The problem was advertising or promotion: eMove’s evidence of dissemination was “strikingly” free of testimony from customers who said that defendants made any of the allegedly false statements to them. eMove’s evidence came from defendants’ call log where one allegedly false statement was only recorded once and two others were in two or three places. By contrast, the relevant purchasing public was large—between 52,000 and 54,000 self-storage facilities in the US. eMove argued that many didn’t use self-storage software, but didn’t propose an alternative definition of the market, which must at least be several thousand, given that eMove alone had 2,207 Premier Affiliates who pay for access to WebSelfStorage. Dissemination to a “tiny fraction” of the market was insufficient to constitute commercial advertising or promotion.
eMove argued that the statements were actually repeated many more times. eMove was mentioned over 50 times in the call log to at least 35 customers/potential customers. Emails indicated that representatives were discussing differences between the services and that customers had comparative questions, especially on pricing. Thus, eMove argued, because there was evidence that defendants said the allegedly false statements 1-3 times, a trier of fact could conclude that defendants said them many more times. This was not a justifiable inference from the evidence.
eMove also argued that a 2008 post by Hecker falsely compared the parties’ products: Hecker said SiteLink was better than a U-Haul referral program offering referrals from other dealers because SiteLink optimized advertising from any web search (and that one could sign up for U-Haul and SiteLink both, so “Join UHAUL just the same, still get their referrals, but why limit exposure to a closed network vs. the entire web by not using SiteLink Web Edition?”). Defendants argued that this made a specific comparison of SiteLink’s SEO program to U-Haul’s referral program. eMove failed to raise a genuine issue of fact on falsity: it didn’t dispute that U-Haul’s referral program was only available to U-Haul dealers and premier affiliates, and was distinct from the online pages provided to affiliates at eMove argued that Hecker was claiming that eMove was closed in that it was not open to/indexed by search engines, when it fact it was.

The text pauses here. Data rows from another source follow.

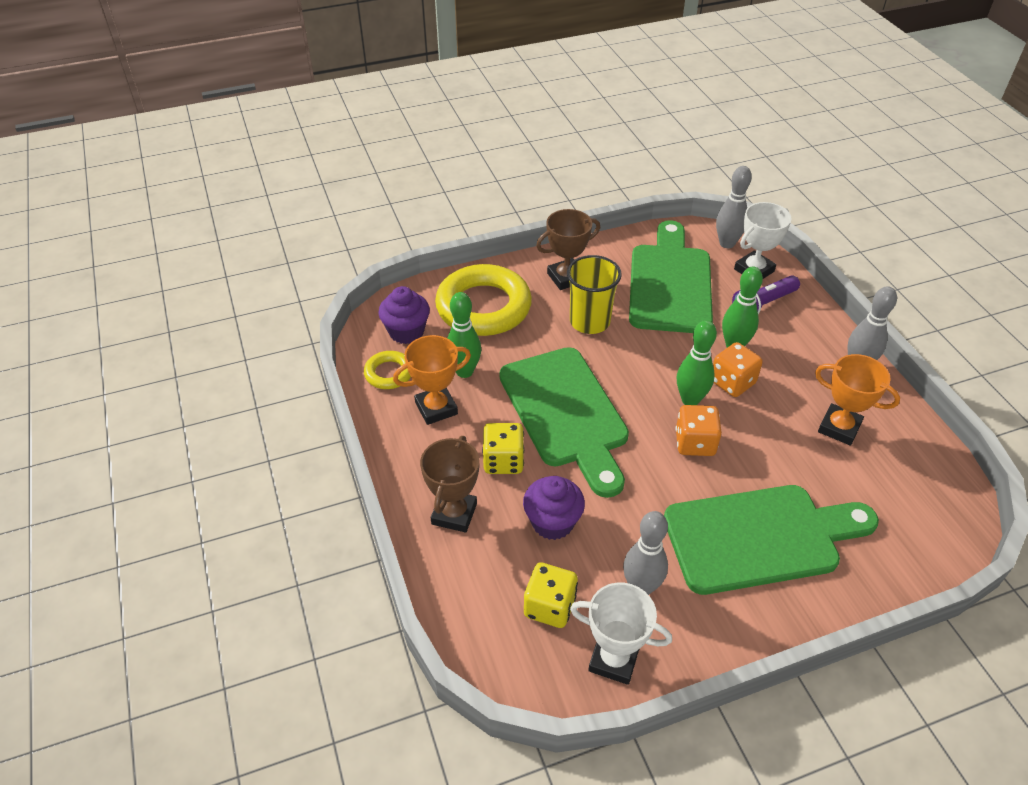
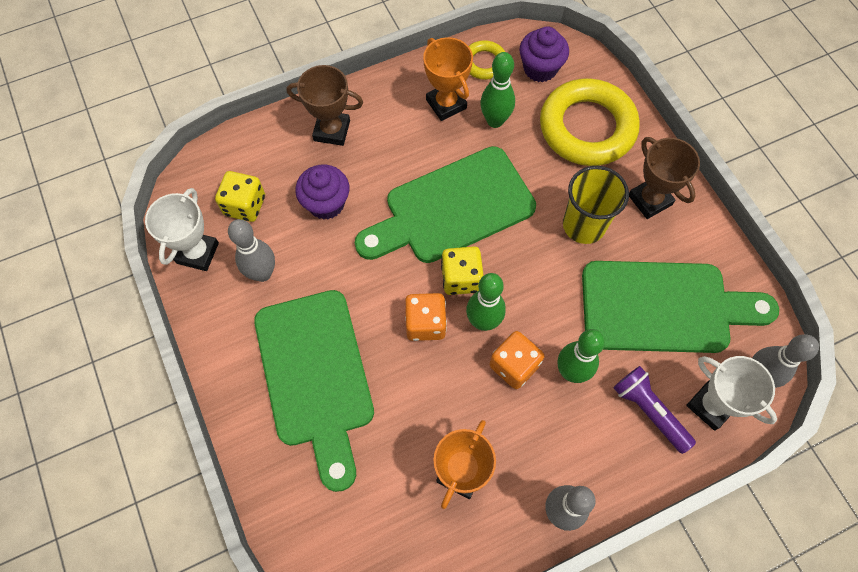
camera: 85 degrees right, 20 degrees up
yellow dice [482,423,524,474] -> yellow dice moved to [441,246,484,295]

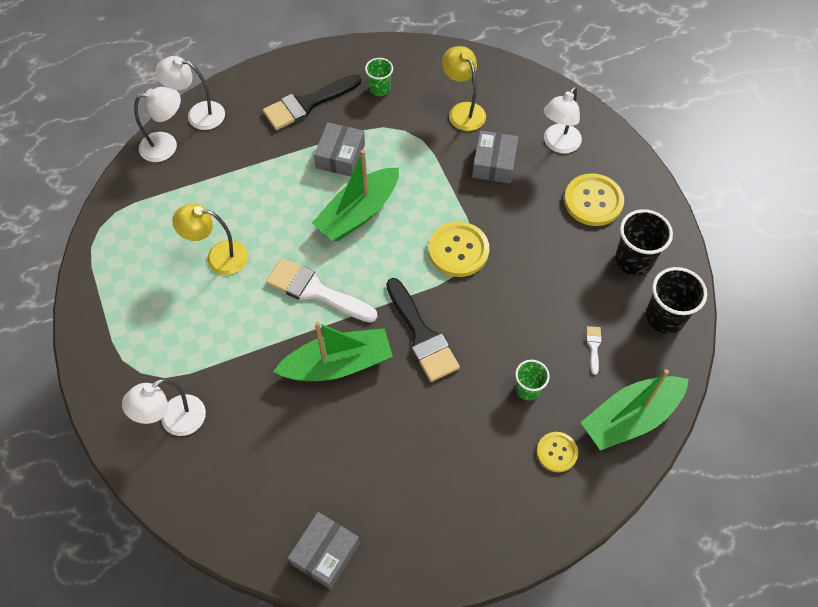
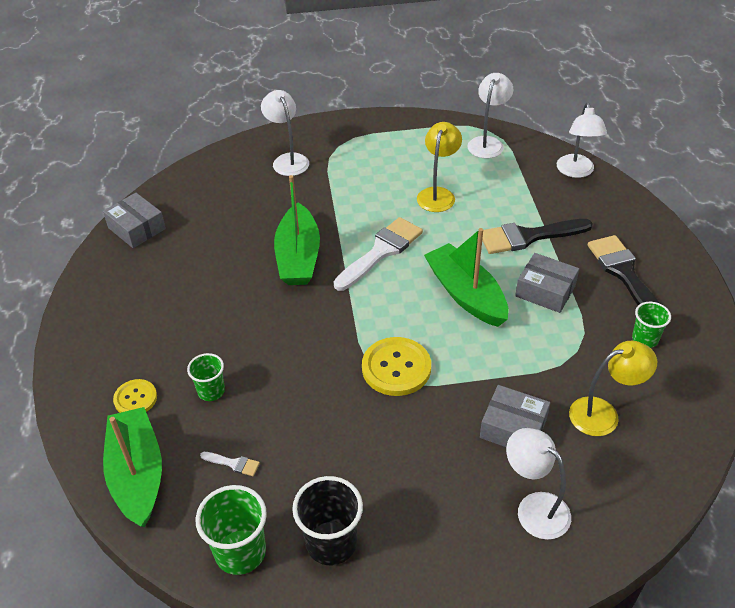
camera: 105 degrees right, 15 degrees down
white lamp [155,56,225,130] -> white lamp moved to [467,73,513,158]
black brush [386,278,460,382] -> black brush moved to [482,219,593,254]
yellow button [564,173,624,226] -> none
black cup [646,267,707,334] -> green cup [196,485,267,575]

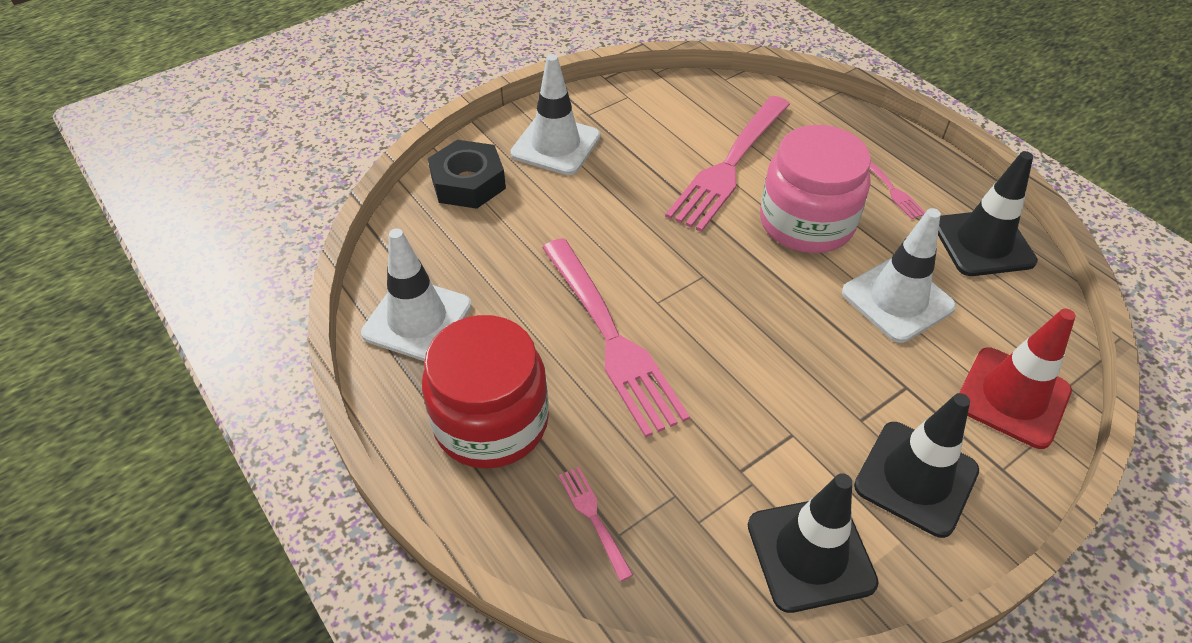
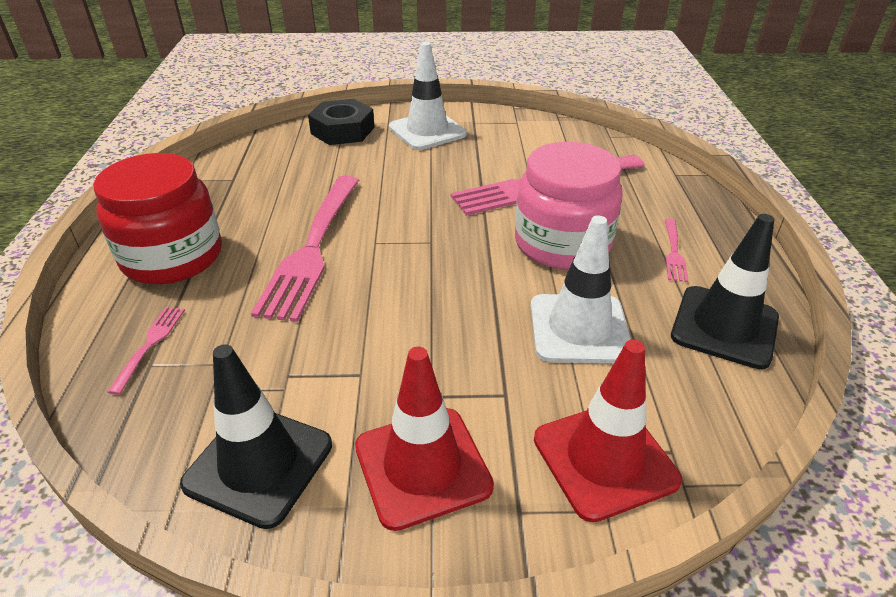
camera: 35 degrees right, 10 degrees down
white traffic cone [361,228,472,361] -> none
black traffic cone [854,393,979,538] -> red traffic cone [355,347,494,531]

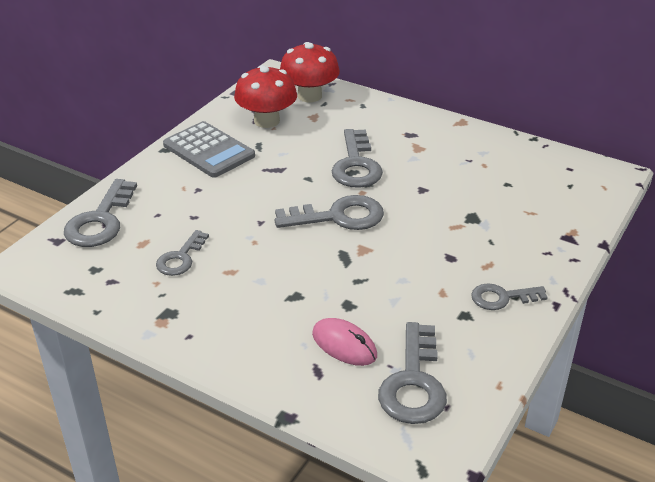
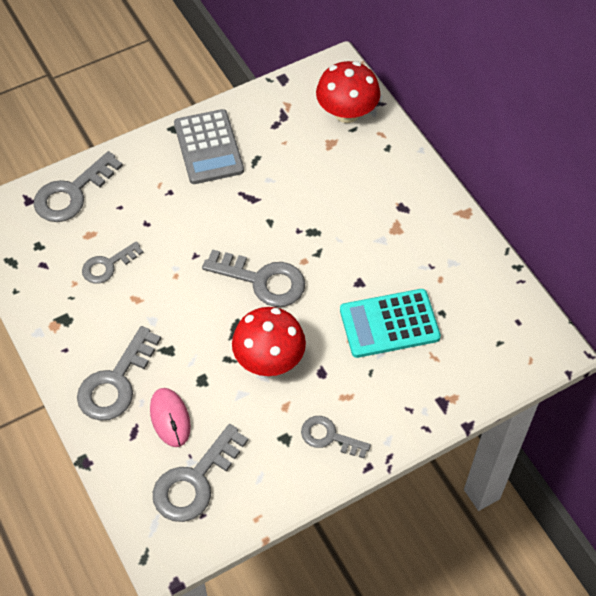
camera: 30 degrees right, 20 degrees up
red mushroom [234,65,297,128] -> red mushroom moved to [232,307,306,376]
grey key [331,129,383,188] -> grey key moved to [77,326,161,421]
none -> turquoise calculator [340,289,441,358]

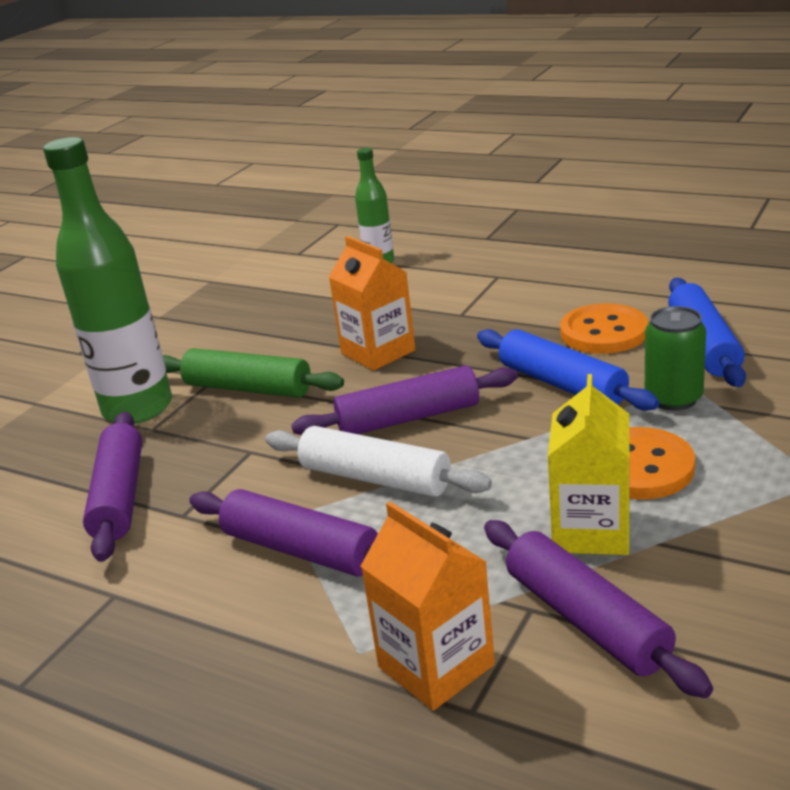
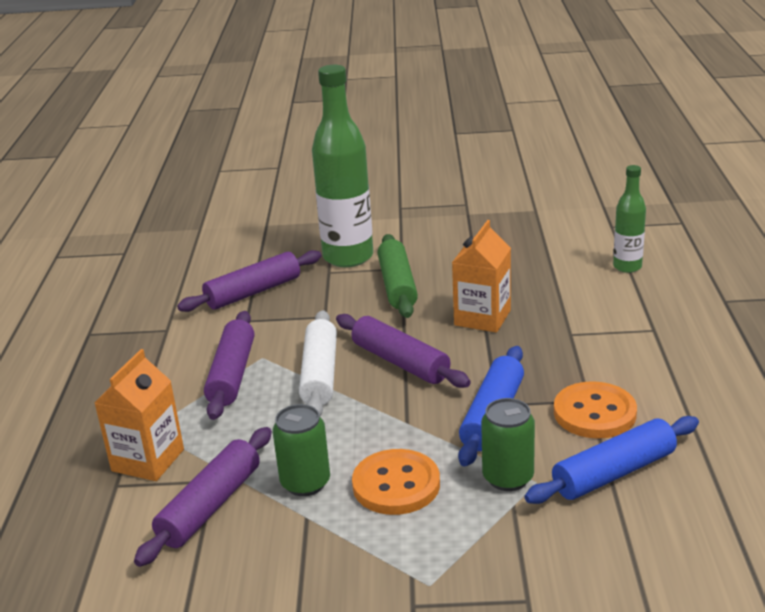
camera: 60 degrees right, 0 degrees up
yellow carton [548,374,629,555] -> green can [273,404,330,496]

In context, however, the court disagreed, given the reference to referrals. “Nothing in the post suggests that Mr. Hecker is asserting that eMove's affiliate sites are not accessible through Internet search engines. In addition, it seems unlikely that the defendants would suggest that itself is closed, because this assertion can be tested and proven false so easily.” Thus, no reasonable trier of fact could read the post that way; and even if it were ambiguous, eMove produced no extrinsic evidence of consumer reception.
Defendants also won summary judgment on eMove’s claims for intentional interference with a business relationship and injurious falsehood. eMove didn’t identify which alleged interferences caused which specific business relationships or expectancies to be disrupted, as required. On injurious falsehood, the court considered three allegedly false statements based on the trade show statements and call logs. But eMove didn’t present testimony from any alleged recipients of these statements. Even assuming the expert report on damages to be admissible, it didn’t connect any statement by defendants with alleged resulting pecuniary loss.